Talking therapy usually doesn’t work because the damage is in parts of the brain without words. EMDR with bilateral stimulation that replicates REM sleep is particularly good at processing, releasing and letting go of emotions that have been frozen in the body. It is during sleep that our brains reorganise and prune neural networks. It is this very mechanism that EMDR harnesses to process the emotions and beliefs linked with the early trauma. In other words EMDR is utilising the body’s own healing mechanisms so that the dysfunctional can be healed to be functional.
This is also about helping your autonomic nervous system (ANS) respond to what’s happening in the present, rather than react to old threats from the past. This 8-minute video explains well how childhood experiences shape the way our ANS responds to threats and safety in the world today and why so many people suffer from anxiety and chronic illnesses.

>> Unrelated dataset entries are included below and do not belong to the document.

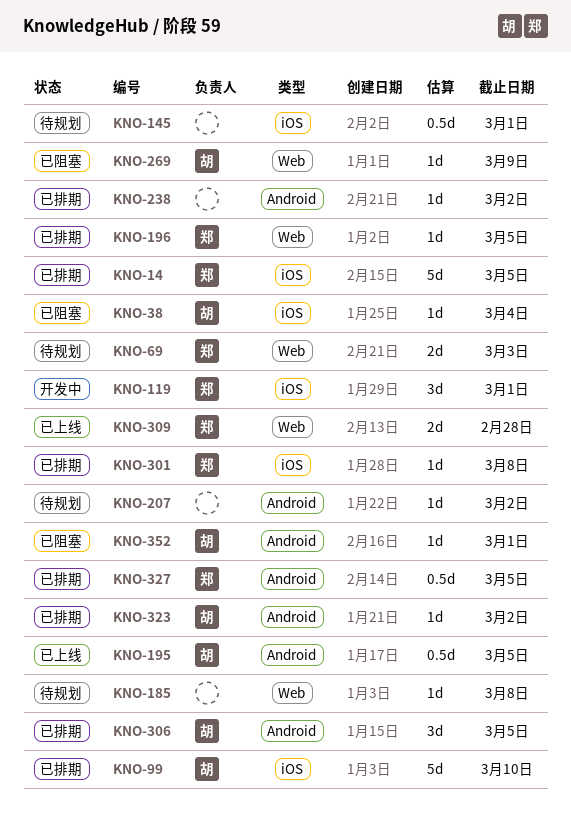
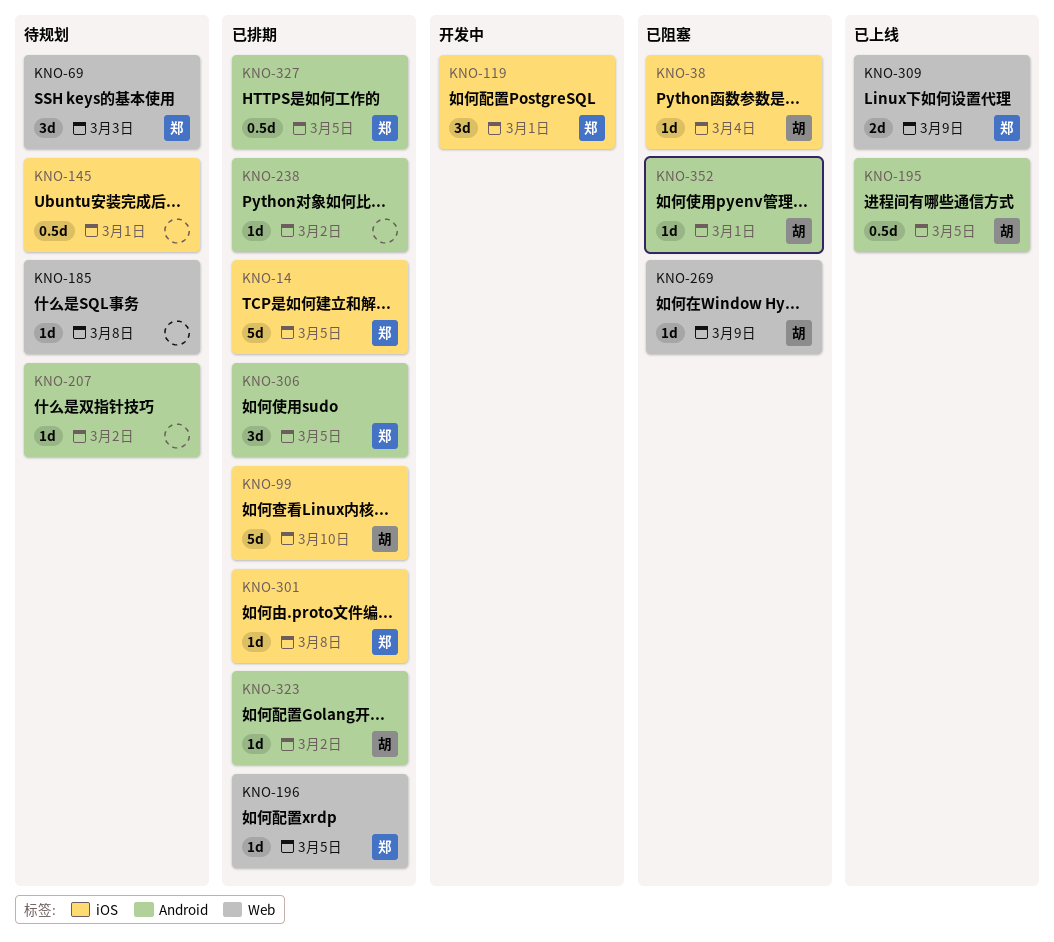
KNO-69, estimate: 2d -> 3d
KNO-306, owner: 胡 -> 郑
KNO-309, due: Feb 28 -> Mar 9

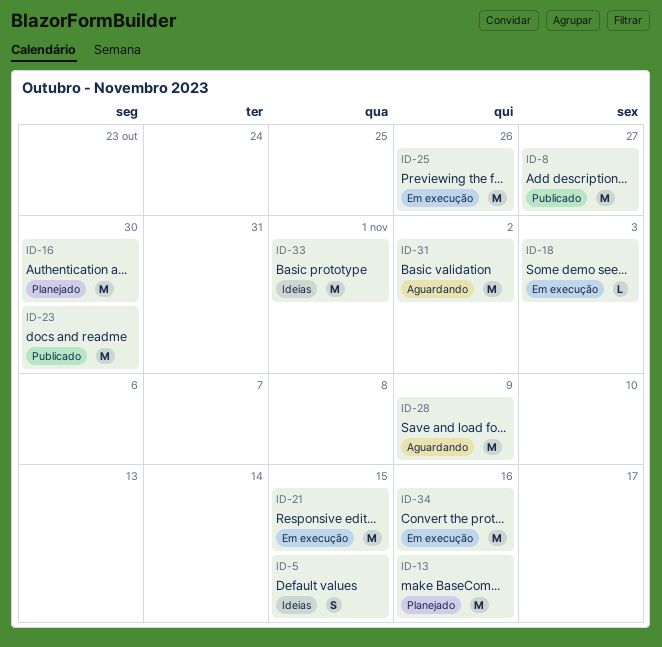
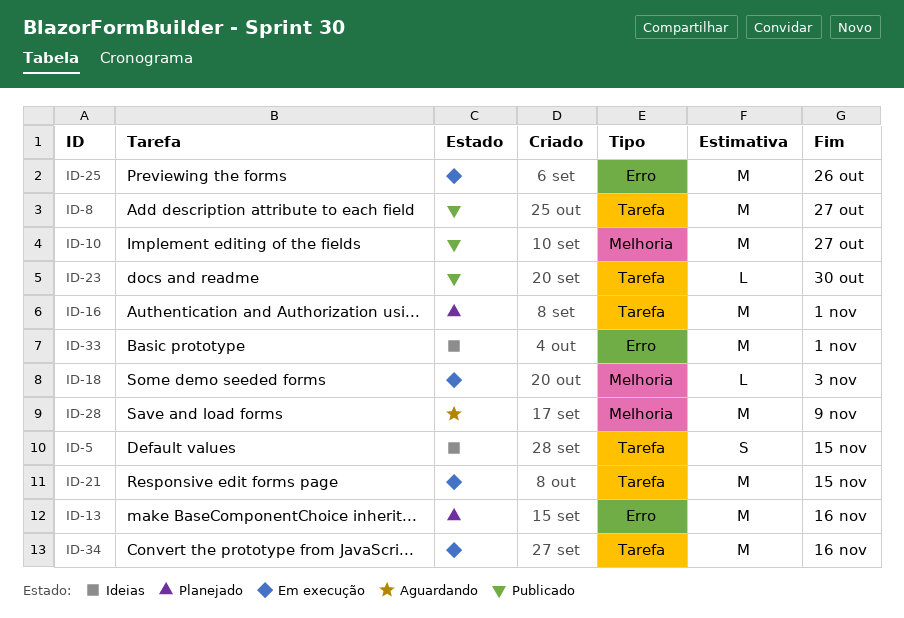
ID-10: none -> present
ID-16, due: Oct 30 -> Nov 1
ID-23, estimate: M -> L
ID-31: present -> none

Attachment-focused EMDR was developed by Dr Laurel Parnell (pictured with me on the left) as a way of healing such early life experiences. That often means rescuing and reparenting the younger wounded child parts that emotionally still live inside and can be easily triggered by the stresses of everyday life. I now work as a facilitator with Mark Brayne and his UK based training company, EMDR Focus helping other EMDR therapists Unleash the Magic of this immensely powerful therapy.
An adult intensely re-experiencing childhood trauma is described well by a woman, interviewed on BBC radio as she recounts how EMDR trauma processing enabled her to fully recover from disturbing bullying at the age of four.
I have added my own adaptions to the Attachment-focused EMDR to ensure that even when clients can’t remember what happened in the womb, a birth trauma or preverbal neglect, then healing can still take place.